Abstract

AbstractThe pandemic lays bare the centrality of social reproduction in upholding global commodity networks. Capitalism's reliance on gendered and racialized systems of social reproduction has deepened structural contradictions and socio‐economic divides across agro‐export sectors and agrarian communities. We analyse how COVID‐19 policies and responses in Ecuador and Chile are reshaping systems of social and labour protection in feminized agro‐export sectors.

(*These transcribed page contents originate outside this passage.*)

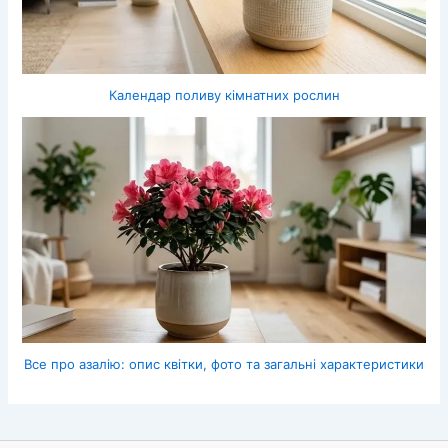
Календар поливу кімнатних рослин
Все про азалію: опис квітки, фото та загальні характеристики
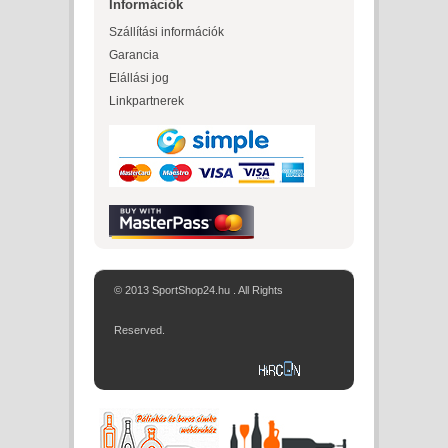
Információk
Szállítási információk
Garancia
Elállási jog
Linkpartnerek
© 2013 SportShop24.hu . All Rights
Reserved.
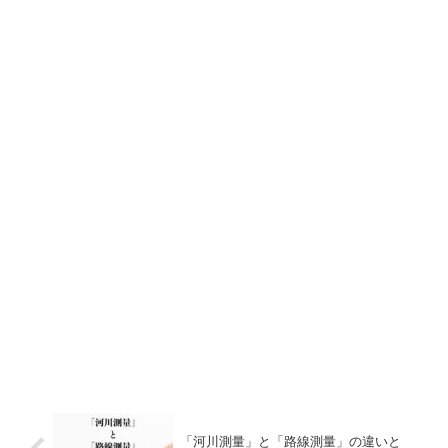
「河川測量」と「路線測量」の違いと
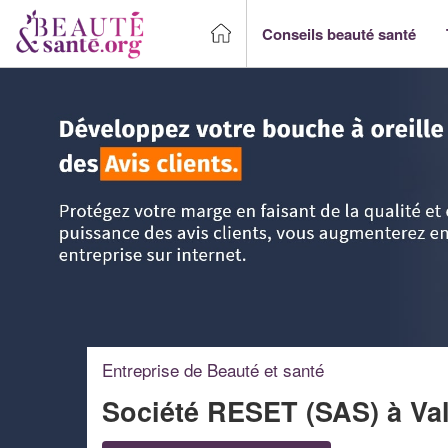
Conseils beauté santé
Accueil
>
Trouver un Professionnel beauté & santé
>
PACA 
Entreprise de Beauté et santé
Société RESET (SAS)
à Va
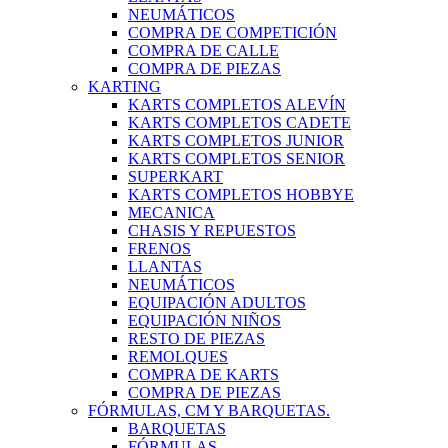
NEUMÁTICOS
COMPRA DE COMPETICIÓN
COMPRA DE CALLE
COMPRA DE PIEZAS
KARTING
KARTS COMPLETOS ALEVÍN
KARTS COMPLETOS CADETE
KARTS COMPLETOS JUNIOR
KARTS COMPLETOS SENIOR
SUPERKART
KARTS COMPLETOS HOBBYE
MECANICA
CHASIS Y REPUESTOS
FRENOS
LLANTAS
NEUMÁTICOS
EQUIPACIÓN ADULTOS
EQUIPACIÓN NIÑOS
RESTO DE PIEZAS
REMOLQUES
COMPRA DE KARTS
COMPRA DE PIEZAS
FÓRMULAS, CM Y BARQUETAS.
BARQUETAS
FÓRMULAS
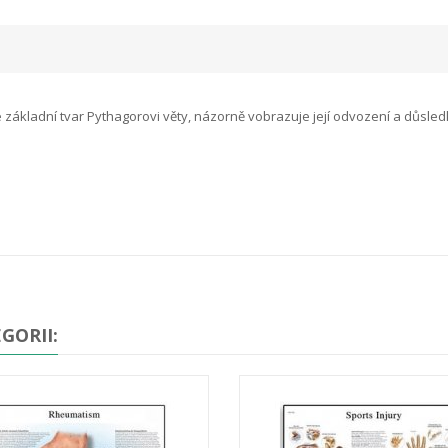
ákladní tvar Pythagorovi věty, názorně vobrazuje její odvození a důsled
GORII:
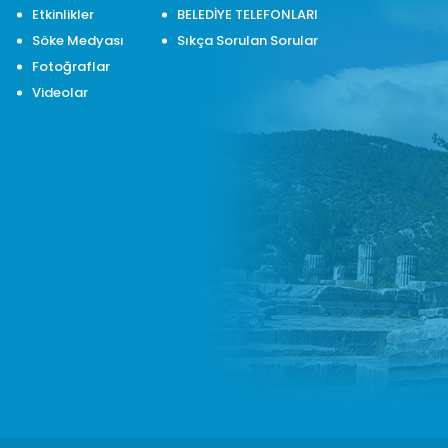
Etkinlikler
BELEDİYE TELEFONLARI
Söke Medyası
Sıkça Sorulan Sorular
Fotoğraflar
Videolar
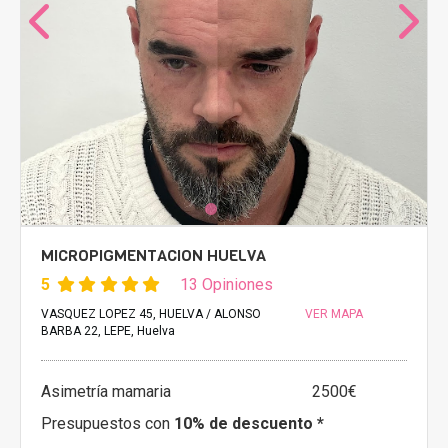
MICROPIGMENTACION HUELVA
5
13 Opiniones
VASQUEZ LOPEZ 45, HUELVA / ALONSO
VER MAPA
BARBA 22, LEPE, Huelva
Asimetría mamaria
2500€
Presupuestos con
10% de descuento *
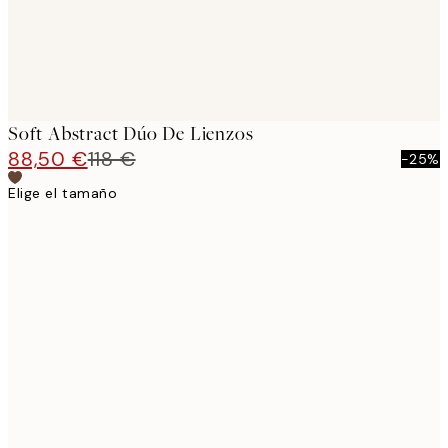
Soft Abstract Dúo De Lienzos
88,50 €
118 €
-25%
Elige el tamaño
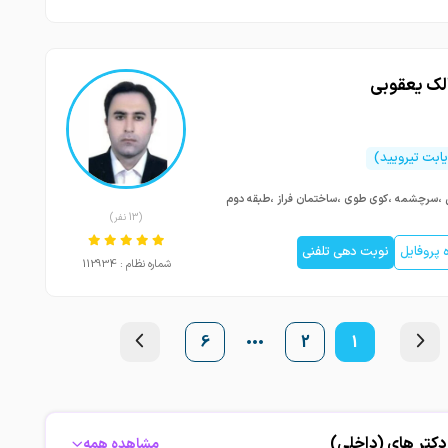
الک یعقوبی
ابت تیرویید)
ل ،سرچشمه ،کوی طوی ،ساختمان فراز ،طبقه دوم
(13 نفر)
پروفایل
نوبت دهی تلفنی
شماره نظام : 112934
6
2
1
دکتر های (داخلی)
مشاهده همه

We integrate labour regime and gender regime frameworks, showing how they are (1) co‐constituted via global forces, national policies, institutional pressures and local practices; (2) intertwined in neoliberal and social‐democratic development models; and (3) forged through control, consent and resistance. We analyse national legal frameworks and policy responses to COVID‐19, as well as industry, union and worker reactions, illustrating how ‘neutral’ policies have gendered outcomes, (re)creating false binaries between production and reproduction and paid and unpaid work. We find that the pandemic has reshaped gendered labour regimes in agro‐exports: in Ecuador, undermining the fragile commitment to a social‐democratic gendered labour regime and in Chile, strengthening social‐democratic supports and promises of a more equitable gendered labour regime. In both cases, states and firms have neglected to include social reproduction in the ‘costs’ of development, thus threatening national development models grounded in the exploitation of cheap female labour in agro‐export sectors.